A look back one decade in the making!
Oh we fail and flail and fall flat on our faces all the damned time. It is part of being human! Most of us are either lucky enough, or unlucky enough depending on the ego’s hunger, to eat shit out of the public eye allowing us to get up and dust off without a second thought.
But that is not the case for fabulous snowboarder Lindsey Jacobellis. Everyone recalls her stumble one full decade ago in Tornio at the 2006 Olympic games. There she was miles and miles ahead of the pack. There was that final jump. There was that method, that crash, that stomach churning silver.
Or the final bummer here!
And how the media was quick to pounce, calling the girl a show-off, a disgrace! I felt very different. Throwing away gold for style is the extreme sport way. She was our hero! Our icon!
But how did she feel? In a new and wide ranging interview with New York Magazine she addresses many things but also this one moment in detail and introspection rarely seen. Shall we read?
At the time, that moment was shattering. I could not express that because I was put in front of an audience immediately. Interviews on TV and in the papers, in front of panels of all different kinds of people. And I was always taught to be a gracious loser, but that was very, very challenging to me as an individual. But looking back and seeing where I am now, that silver medal has shaped me into the individual that I am today, because I know if I had won the gold back then I would’ve been done, out of the sport. I did not love the sport as much as I do now, because when you’re 19 years old, do you really know what you want to do in life? Do you really know what you love? It was something I was good at, but you have those questions in your mind. Every time I’d be winning, I’d be referencing that. I would win and win and win and win, and I’d look back, and people would say, “Oh my gosh! Congratulations on your win. How does that feel with Torino?” And no one would ever drop it.

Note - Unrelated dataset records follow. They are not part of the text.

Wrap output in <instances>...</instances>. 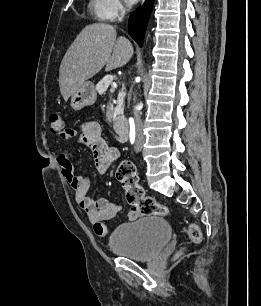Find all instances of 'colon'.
<instances>
[{"mask_svg": "<svg viewBox=\"0 0 261 306\" xmlns=\"http://www.w3.org/2000/svg\"><path fill=\"white\" fill-rule=\"evenodd\" d=\"M50 130L53 134L66 138L70 130L66 128L63 116L59 112H53L49 117ZM116 179L124 186L126 199L138 213L142 215L166 216L169 209L158 203L153 197L148 196L138 182L135 165L130 161H122L115 172ZM188 237L192 243L201 239V231L195 224L188 228Z\"/></svg>", "mask_w": 261, "mask_h": 306, "instance_id": "obj_1", "label": "colon"}]
</instances>
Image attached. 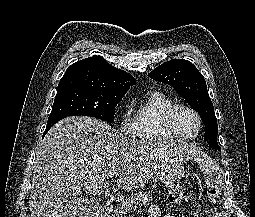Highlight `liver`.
Returning <instances> with one entry per match:
<instances>
[{"instance_id":"6515ba94","label":"liver","mask_w":255,"mask_h":217,"mask_svg":"<svg viewBox=\"0 0 255 217\" xmlns=\"http://www.w3.org/2000/svg\"><path fill=\"white\" fill-rule=\"evenodd\" d=\"M191 144L129 139L91 117H67L46 134L37 154L29 207L31 217H76L82 192L99 195L111 172L117 186L145 185L171 157H199Z\"/></svg>"}]
</instances>
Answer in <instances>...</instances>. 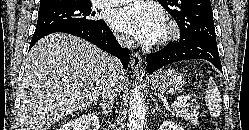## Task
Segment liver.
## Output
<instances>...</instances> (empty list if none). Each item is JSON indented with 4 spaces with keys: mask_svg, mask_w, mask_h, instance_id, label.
<instances>
[{
    "mask_svg": "<svg viewBox=\"0 0 249 130\" xmlns=\"http://www.w3.org/2000/svg\"><path fill=\"white\" fill-rule=\"evenodd\" d=\"M112 70V57L81 38L55 33L26 59L21 86V130H48L62 117L97 101ZM126 73L118 74L123 90Z\"/></svg>",
    "mask_w": 249,
    "mask_h": 130,
    "instance_id": "1",
    "label": "liver"
}]
</instances>
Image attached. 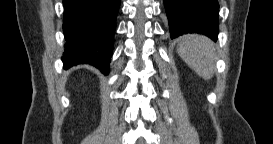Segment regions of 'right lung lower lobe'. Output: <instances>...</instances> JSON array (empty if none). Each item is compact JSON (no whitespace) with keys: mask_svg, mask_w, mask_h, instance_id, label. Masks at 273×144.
<instances>
[{"mask_svg":"<svg viewBox=\"0 0 273 144\" xmlns=\"http://www.w3.org/2000/svg\"><path fill=\"white\" fill-rule=\"evenodd\" d=\"M120 0H63L64 68L88 63L109 73Z\"/></svg>","mask_w":273,"mask_h":144,"instance_id":"98d812e1","label":"right lung lower lobe"}]
</instances>
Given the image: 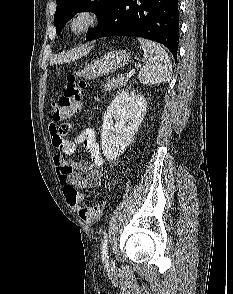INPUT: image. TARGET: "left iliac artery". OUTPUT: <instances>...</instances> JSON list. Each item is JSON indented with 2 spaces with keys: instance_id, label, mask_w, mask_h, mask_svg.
<instances>
[{
  "instance_id": "left-iliac-artery-1",
  "label": "left iliac artery",
  "mask_w": 233,
  "mask_h": 294,
  "mask_svg": "<svg viewBox=\"0 0 233 294\" xmlns=\"http://www.w3.org/2000/svg\"><path fill=\"white\" fill-rule=\"evenodd\" d=\"M101 257H102V261L105 264V266H108L109 256H108V237H107V234L104 235V238L102 240Z\"/></svg>"
}]
</instances>
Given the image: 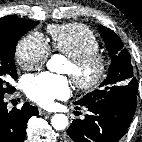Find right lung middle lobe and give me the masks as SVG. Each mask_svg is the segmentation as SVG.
Segmentation results:
<instances>
[{"mask_svg": "<svg viewBox=\"0 0 142 142\" xmlns=\"http://www.w3.org/2000/svg\"><path fill=\"white\" fill-rule=\"evenodd\" d=\"M37 23L20 18L0 22V96L13 91L8 81L17 79L14 61L17 42Z\"/></svg>", "mask_w": 142, "mask_h": 142, "instance_id": "dd1d6c3e", "label": "right lung middle lobe"}]
</instances>
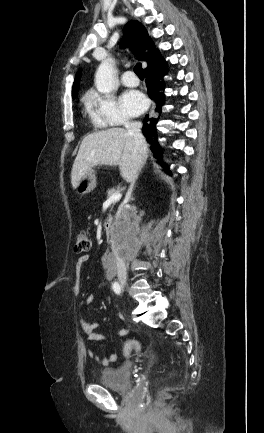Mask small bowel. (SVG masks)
I'll return each mask as SVG.
<instances>
[{"label": "small bowel", "mask_w": 264, "mask_h": 433, "mask_svg": "<svg viewBox=\"0 0 264 433\" xmlns=\"http://www.w3.org/2000/svg\"><path fill=\"white\" fill-rule=\"evenodd\" d=\"M89 260L87 255H82L76 260V282H75V291L76 294L81 298L82 303L84 305L90 304L94 300V296L92 294H84L80 289V276L83 269L84 264ZM101 286H104V283L101 282ZM80 325L84 333L87 335V338L91 342H103L104 337L97 332L98 324L95 322H87L85 320L80 321ZM121 335H126L128 332L125 329H121L119 331ZM88 356L99 363L100 365L107 366L116 361L117 356L115 354H111L109 357L100 358L94 350H88Z\"/></svg>", "instance_id": "small-bowel-1"}]
</instances>
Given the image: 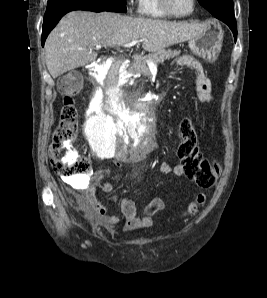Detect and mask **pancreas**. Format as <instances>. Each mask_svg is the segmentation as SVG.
<instances>
[{
	"mask_svg": "<svg viewBox=\"0 0 267 298\" xmlns=\"http://www.w3.org/2000/svg\"><path fill=\"white\" fill-rule=\"evenodd\" d=\"M179 55V52L175 50H159L152 54H149L148 56H137L134 58V63L131 65V67L128 69V72L130 73H142L143 75L149 76L150 71L149 67L146 63V60H151L155 64L163 62L165 59H170L173 57H176Z\"/></svg>",
	"mask_w": 267,
	"mask_h": 298,
	"instance_id": "cf45deb5",
	"label": "pancreas"
}]
</instances>
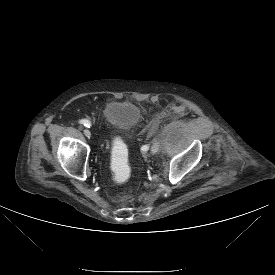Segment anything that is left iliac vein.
Masks as SVG:
<instances>
[{
	"label": "left iliac vein",
	"mask_w": 275,
	"mask_h": 275,
	"mask_svg": "<svg viewBox=\"0 0 275 275\" xmlns=\"http://www.w3.org/2000/svg\"><path fill=\"white\" fill-rule=\"evenodd\" d=\"M159 147H160L159 142H158L157 140H155V141L153 142L152 146H151V153H152V154L157 153L158 150H159Z\"/></svg>",
	"instance_id": "4c4485c4"
}]
</instances>
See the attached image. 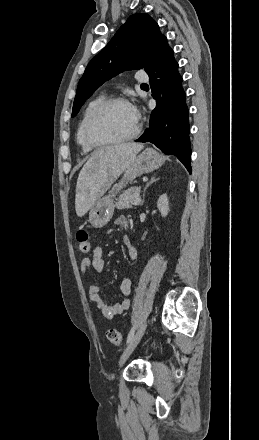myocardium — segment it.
I'll return each mask as SVG.
<instances>
[{"label": "myocardium", "instance_id": "obj_1", "mask_svg": "<svg viewBox=\"0 0 259 440\" xmlns=\"http://www.w3.org/2000/svg\"><path fill=\"white\" fill-rule=\"evenodd\" d=\"M116 104L130 105L129 101L125 98H122V97L109 98V99H105L103 102L98 104L91 111V113L88 115V117L85 121L84 127H83V136H84L85 142L89 146H91L93 148H102V147H107V146H112V145H118V144H122V143H125L128 141H131L140 134L141 124H140L139 120H137V124H136V127L133 130V132L125 137H122L119 139H114V140H98V139L94 138V136L92 135V127H93L94 123L97 121V119L104 112H106L109 108H111L112 106H114Z\"/></svg>", "mask_w": 259, "mask_h": 440}]
</instances>
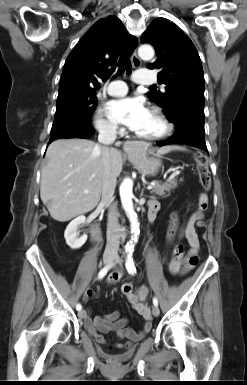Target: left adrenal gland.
I'll return each mask as SVG.
<instances>
[{"label": "left adrenal gland", "mask_w": 247, "mask_h": 385, "mask_svg": "<svg viewBox=\"0 0 247 385\" xmlns=\"http://www.w3.org/2000/svg\"><path fill=\"white\" fill-rule=\"evenodd\" d=\"M141 195H143V190H142V192H141Z\"/></svg>", "instance_id": "left-adrenal-gland-1"}]
</instances>
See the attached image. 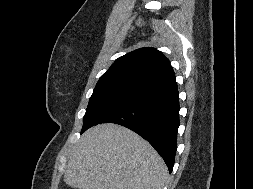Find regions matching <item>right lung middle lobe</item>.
<instances>
[{"instance_id":"right-lung-middle-lobe-1","label":"right lung middle lobe","mask_w":253,"mask_h":189,"mask_svg":"<svg viewBox=\"0 0 253 189\" xmlns=\"http://www.w3.org/2000/svg\"><path fill=\"white\" fill-rule=\"evenodd\" d=\"M148 92L132 87H105L94 89L83 117L81 133L110 113L131 104Z\"/></svg>"}]
</instances>
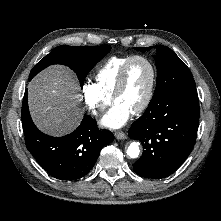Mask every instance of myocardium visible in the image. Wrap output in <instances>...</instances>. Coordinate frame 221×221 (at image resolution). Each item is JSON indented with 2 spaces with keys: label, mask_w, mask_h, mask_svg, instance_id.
<instances>
[{
  "label": "myocardium",
  "mask_w": 221,
  "mask_h": 221,
  "mask_svg": "<svg viewBox=\"0 0 221 221\" xmlns=\"http://www.w3.org/2000/svg\"><path fill=\"white\" fill-rule=\"evenodd\" d=\"M136 60H141L148 65L151 72V79L147 94L144 100L142 101V103L140 104V106L134 112H132L133 115H139L143 113L147 109L153 98L155 85H156L157 72L154 63L148 57L144 55H133L123 64L118 76L115 90L112 95V100L113 102H115L116 98L120 95V93L123 91L125 87L128 69L131 63H133Z\"/></svg>",
  "instance_id": "1"
}]
</instances>
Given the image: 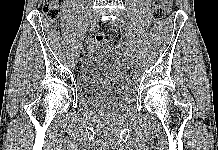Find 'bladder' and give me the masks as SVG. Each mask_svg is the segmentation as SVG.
<instances>
[{
	"mask_svg": "<svg viewBox=\"0 0 218 150\" xmlns=\"http://www.w3.org/2000/svg\"><path fill=\"white\" fill-rule=\"evenodd\" d=\"M119 77L113 54L105 47H92L79 71L80 86L88 94L107 93Z\"/></svg>",
	"mask_w": 218,
	"mask_h": 150,
	"instance_id": "obj_1",
	"label": "bladder"
}]
</instances>
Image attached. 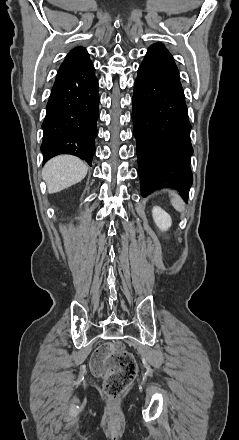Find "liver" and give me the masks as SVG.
Wrapping results in <instances>:
<instances>
[{"label": "liver", "mask_w": 239, "mask_h": 440, "mask_svg": "<svg viewBox=\"0 0 239 440\" xmlns=\"http://www.w3.org/2000/svg\"><path fill=\"white\" fill-rule=\"evenodd\" d=\"M87 170L86 164L75 156L52 158L42 170V178L47 184L48 194H56L73 184H78L84 180Z\"/></svg>", "instance_id": "obj_1"}]
</instances>
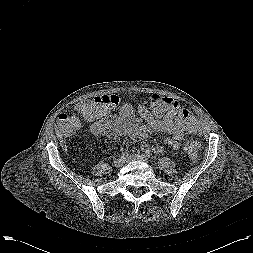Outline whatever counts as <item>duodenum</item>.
Wrapping results in <instances>:
<instances>
[{
  "instance_id": "duodenum-1",
  "label": "duodenum",
  "mask_w": 253,
  "mask_h": 253,
  "mask_svg": "<svg viewBox=\"0 0 253 253\" xmlns=\"http://www.w3.org/2000/svg\"><path fill=\"white\" fill-rule=\"evenodd\" d=\"M116 126H117L116 123L113 122V121H107V122L104 123V129H105L107 132L110 131V130L115 129ZM101 132H102V130H101Z\"/></svg>"
}]
</instances>
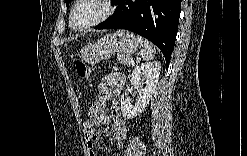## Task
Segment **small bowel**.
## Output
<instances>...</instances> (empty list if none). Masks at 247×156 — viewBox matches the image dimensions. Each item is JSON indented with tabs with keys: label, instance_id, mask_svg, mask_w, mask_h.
I'll return each mask as SVG.
<instances>
[{
	"label": "small bowel",
	"instance_id": "1",
	"mask_svg": "<svg viewBox=\"0 0 247 156\" xmlns=\"http://www.w3.org/2000/svg\"><path fill=\"white\" fill-rule=\"evenodd\" d=\"M122 90V81L119 74H110L104 77L99 85V91L103 97L97 98H106L113 102L110 113H106V103L100 109L101 117L96 118L95 121H92L91 118L87 116L83 124V132L86 139V146L89 155L93 156L94 145L99 142V137L95 134L94 128L99 125H106L110 121L114 122V125L111 130L112 137L116 145L120 148L123 146L124 141L128 135V127L125 121L122 118V114L118 108V96ZM93 107V105L91 106ZM91 110V108H90ZM89 110V111H90ZM89 114V112H88Z\"/></svg>",
	"mask_w": 247,
	"mask_h": 156
}]
</instances>
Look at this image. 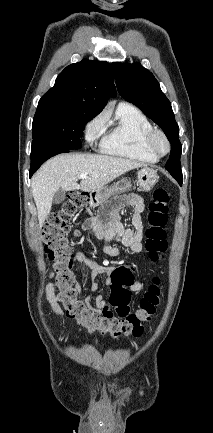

As a young person, to always feel like, “I just won and you’re bringing this up again,” it never was allowing me to heal. And so, it was just over these last couple years, and when I was injured, that I really had time to reflect on the emotional toll that moment had taken on me. And what was the scenario, exactly? Was it an emotional reaction in that present moment that made me want to grab the board? Or was it just something I wanted to do? Who really knows. Some people in the country thought I was being disrespectful or obnoxious, or lifting my nose to the whole Olympic experience. But in actuality, I was just 19 years old and excited. There’s so much pressure for kids to be performing at that level and at that age. Maybe that was just me wanting to be a little rebellious in that moment and, for once, not having to do exactly as I was told or expected. That could’ve been the emotional underline in that scenario.
Glorious. And inside, ain’t we all just 19 years old and excited? On our best days, yes. And may we stay forever young.